:: Excerpted data ::

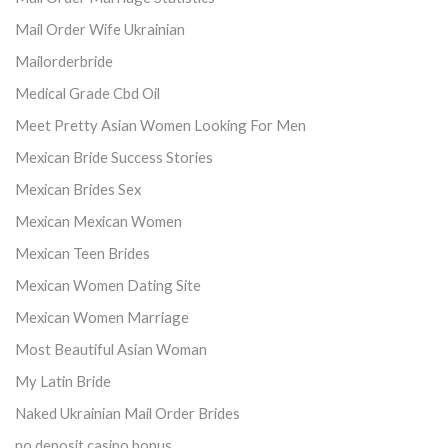
Mail Order Wife Ukrainian
Mailorderbride
Medical Grade Cbd Oil
Meet Pretty Asian Women Looking For Men
Mexican Bride Success Stories
Mexican Brides Sex
Mexican Mexican Women
Mexican Teen Brides
Mexican Women Dating Site
Mexican Women Marriage
Most Beautiful Asian Woman
My Latin Bride
Naked Ukrainian Mail Order Brides
no deposit casino bonus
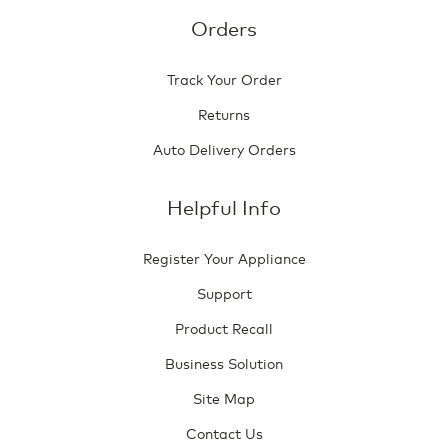
Orders
Track Your Order
Returns
Auto Delivery Orders
Helpful Info
Register Your Appliance
Support
Product Recall
Business Solution
Site Map
Contact Us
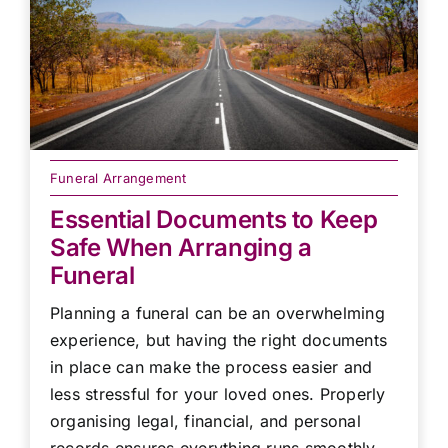
Funeral Arrangement
Essential Documents to Keep
Safe When Arranging a
Funeral
Planning a funeral can be an overwhelming
experience, but having the right documents
in place can make the process easier and
less stressful for your loved ones. Properly
organising legal, financial, and personal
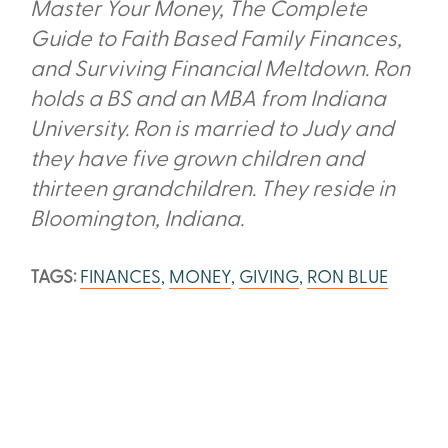
Master Your Money, The Complete
Guide to Faith Based Family Finances,
and Surviving Financial Meltdown. Ron
holds a BS and an MBA from Indiana
University. Ron is married to Judy and
they have five grown children and
thirteen grandchildren. They reside in
Bloomington, Indiana.
TAGS:
FINANCES
,
MONEY
,
GIVING
,
RON BLUE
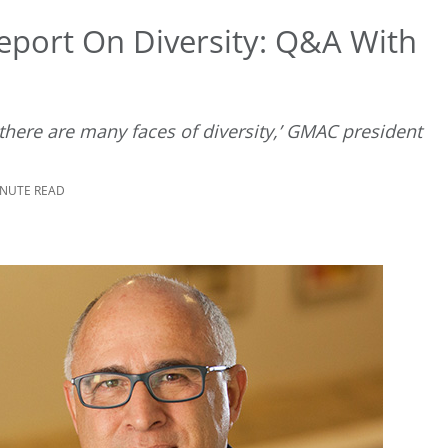
eport On Diversity: Q&A With
there are many faces of diversity,’ GMAC president
INUTE READ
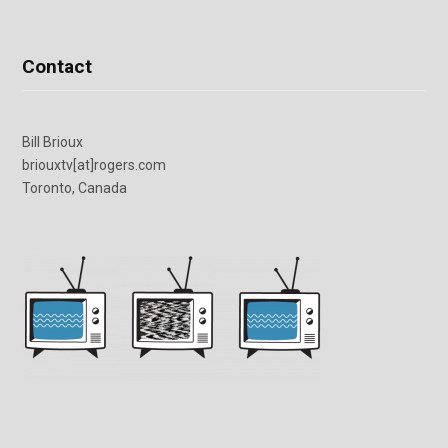
Contact
Bill Brioux
briouxtv[at]rogers.com
Toronto, Canada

:::

[To-do item] Leaving the pictures out, output the material exactly as it appears.

[Completed exercise]
Mail Order Wife Ukrainian
Mailorderbride
Medical Grade Cbd Oil
Meet Pretty Asian Women Looking For Men
Mexican Bride Success Stories
Mexican Brides Sex
Mexican Mexican Women
Mexican Teen Brides
Mexican Women Dating Site
Mexican Women Marriage
Most Beautiful Asian Woman
My Latin Bride
Naked Ukrainian Mail Order Brides
no deposit casino bonus
Orders
Track Your Order
Returns
Auto Delivery Orders
Helpful Info
Register Your Appliance
Support
Product Recall
Business Solution
Site Map
Contact Us
Funeral Arrangement
Essential Documents to Keep
Safe When Arranging a
Funeral
Planning a funeral can be an overwhelming
experience, but having the right documents
in place can make the process easier and
less stressful for your loved ones. Properly
organising legal, financial, and personal
Master Your Money, The Complete
Guide to Faith Based Family Finances,
and Surviving Financial Meltdown. Ron
holds a BS and an MBA from Indiana
University. Ron is married to Judy and
they have five grown children and
thirteen grandchildren. They reside in
Bloomington, Indiana.
TAGS:
FINANCES
,
MONEY
,
GIVING
,
RON BLUE
eport On Diversity: Q&A With
there are many faces of diversity,’ GMAC president
INUTE READ
Contact
Bill Brioux
briouxtv[at]rogers.com
Toronto, Canada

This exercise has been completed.